Last year, famous sociologist Li Yinhe openly said that her current partner is a trans man, which aroused national attention.

But still, discrimination is everywhere and it is unseen by most people. Unlike gay people, trans groups are virtually invisible, said Xin.

Last April, it was reported that a trans man was fired one week after being hired at a health service firm in Southwest China's Guizhou Province for wearing men's clothes to the office, reported.

In China, people can only change the gender listed on their ID card after surgically changing their sex. This also brings them other problems as important files and documents like their university degree certificate are all linked to their ID card. If a person changes the gender on their ID card, the person still has to change the gender on all related documents, a complicated bureaucratic process that can take a long time.

"They don't want to be seen by the public. Those still struggling with their gender identity don't like to speak out. Those who have finished surgery mostly want to be forgotten and live their own life," Sisi said.

Sisi said that she is afraid that negative media reports - many of which involve transgender people and sex work - will make the group even more marginalized. But at the same time, she agrees that "publicity is important for the public to see the group and to understand them."

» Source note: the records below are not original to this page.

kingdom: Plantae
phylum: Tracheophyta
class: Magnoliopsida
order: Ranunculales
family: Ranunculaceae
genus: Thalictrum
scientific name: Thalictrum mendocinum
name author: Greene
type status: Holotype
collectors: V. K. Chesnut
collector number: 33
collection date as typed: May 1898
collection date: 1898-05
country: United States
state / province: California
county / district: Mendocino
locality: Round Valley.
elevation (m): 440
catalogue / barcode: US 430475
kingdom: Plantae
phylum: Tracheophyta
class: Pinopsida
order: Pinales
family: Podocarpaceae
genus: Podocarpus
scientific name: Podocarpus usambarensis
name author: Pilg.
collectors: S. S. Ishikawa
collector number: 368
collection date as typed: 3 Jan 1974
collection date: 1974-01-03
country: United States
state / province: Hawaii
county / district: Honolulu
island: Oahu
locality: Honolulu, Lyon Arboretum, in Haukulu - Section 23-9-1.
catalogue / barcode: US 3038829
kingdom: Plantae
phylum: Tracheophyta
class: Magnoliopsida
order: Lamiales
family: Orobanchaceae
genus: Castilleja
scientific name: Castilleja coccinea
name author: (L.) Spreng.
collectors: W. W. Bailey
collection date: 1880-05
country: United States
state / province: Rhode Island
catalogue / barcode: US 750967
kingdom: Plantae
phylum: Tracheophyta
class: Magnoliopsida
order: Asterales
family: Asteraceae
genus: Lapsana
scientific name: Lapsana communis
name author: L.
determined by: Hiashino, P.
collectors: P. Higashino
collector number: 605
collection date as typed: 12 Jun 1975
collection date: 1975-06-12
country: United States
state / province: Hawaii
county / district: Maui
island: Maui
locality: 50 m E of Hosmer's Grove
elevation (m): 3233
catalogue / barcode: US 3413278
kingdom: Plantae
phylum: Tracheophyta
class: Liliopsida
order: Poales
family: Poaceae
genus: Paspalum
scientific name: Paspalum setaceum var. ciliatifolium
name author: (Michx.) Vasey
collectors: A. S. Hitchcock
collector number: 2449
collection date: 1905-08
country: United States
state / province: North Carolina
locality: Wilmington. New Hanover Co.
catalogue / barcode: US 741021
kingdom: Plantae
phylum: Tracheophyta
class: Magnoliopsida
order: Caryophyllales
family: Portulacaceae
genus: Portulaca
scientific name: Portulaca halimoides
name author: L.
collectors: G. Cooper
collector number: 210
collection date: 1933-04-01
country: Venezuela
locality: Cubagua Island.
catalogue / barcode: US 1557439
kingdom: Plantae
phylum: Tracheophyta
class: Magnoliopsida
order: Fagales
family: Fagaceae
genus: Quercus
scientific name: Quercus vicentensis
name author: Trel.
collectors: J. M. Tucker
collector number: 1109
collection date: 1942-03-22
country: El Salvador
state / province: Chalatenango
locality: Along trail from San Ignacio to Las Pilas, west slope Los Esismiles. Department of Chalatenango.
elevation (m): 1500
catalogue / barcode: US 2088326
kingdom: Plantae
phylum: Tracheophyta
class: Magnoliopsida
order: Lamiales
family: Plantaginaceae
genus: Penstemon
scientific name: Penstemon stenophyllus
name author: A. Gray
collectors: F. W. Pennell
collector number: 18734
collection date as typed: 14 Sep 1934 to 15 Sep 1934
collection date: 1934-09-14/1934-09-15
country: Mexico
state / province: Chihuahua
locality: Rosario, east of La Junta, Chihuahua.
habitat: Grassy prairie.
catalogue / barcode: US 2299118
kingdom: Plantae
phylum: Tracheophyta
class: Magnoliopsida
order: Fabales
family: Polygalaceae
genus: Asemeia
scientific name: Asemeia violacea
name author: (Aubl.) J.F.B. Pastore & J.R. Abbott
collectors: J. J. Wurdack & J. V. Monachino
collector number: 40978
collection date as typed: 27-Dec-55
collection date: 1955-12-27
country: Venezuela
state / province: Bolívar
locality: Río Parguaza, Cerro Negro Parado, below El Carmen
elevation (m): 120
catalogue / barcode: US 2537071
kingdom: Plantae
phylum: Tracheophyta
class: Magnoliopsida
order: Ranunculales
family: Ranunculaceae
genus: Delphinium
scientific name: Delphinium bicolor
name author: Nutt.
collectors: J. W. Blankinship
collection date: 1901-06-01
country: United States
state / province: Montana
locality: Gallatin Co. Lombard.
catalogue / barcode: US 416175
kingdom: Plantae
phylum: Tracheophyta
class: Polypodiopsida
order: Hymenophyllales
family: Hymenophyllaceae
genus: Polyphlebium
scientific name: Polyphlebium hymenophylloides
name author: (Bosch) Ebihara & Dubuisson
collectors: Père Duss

Despite negative coverage, Pipi revealed that her organization is now trying to set up a parents' network where parents of trans children can talk and share their stories to facilitate understanding among parents.

Lü said that trans adults have full capacity for civil conduct. "They should have the right to access reassignment surgery on their own," he said.

The CCMD-3 is outdated and being trans shouldn't be listed as mental disease any more. China's Constitution protects minority rights and it's illegal to discriminate against trans people, he added.

According to Lü, it's better to make it clear in the Constitution that LGBT groups should be protected by law.

To provide more practical help, Lin is now trying to find doctors who are friendly to trans people in the country and will set up a doctors' network in the future.

"So far it is going well," she said.